:: Work to complete ::
Where the word "hand" appears in a line below, copy the whole line.

(Dataset entries)
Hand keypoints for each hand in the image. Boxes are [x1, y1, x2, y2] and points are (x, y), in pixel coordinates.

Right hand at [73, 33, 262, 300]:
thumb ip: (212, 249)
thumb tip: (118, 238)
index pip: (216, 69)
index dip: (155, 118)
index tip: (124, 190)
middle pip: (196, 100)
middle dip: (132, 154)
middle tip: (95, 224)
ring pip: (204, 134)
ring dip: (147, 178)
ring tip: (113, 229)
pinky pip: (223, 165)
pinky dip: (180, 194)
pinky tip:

:: Exercise solution ::
Hand keypoints for each hand in the image. Boxes are [x1, y1, x2, y2] and points are (x, y), in pixel coordinates.
Right hand at [73, 33, 262, 300]:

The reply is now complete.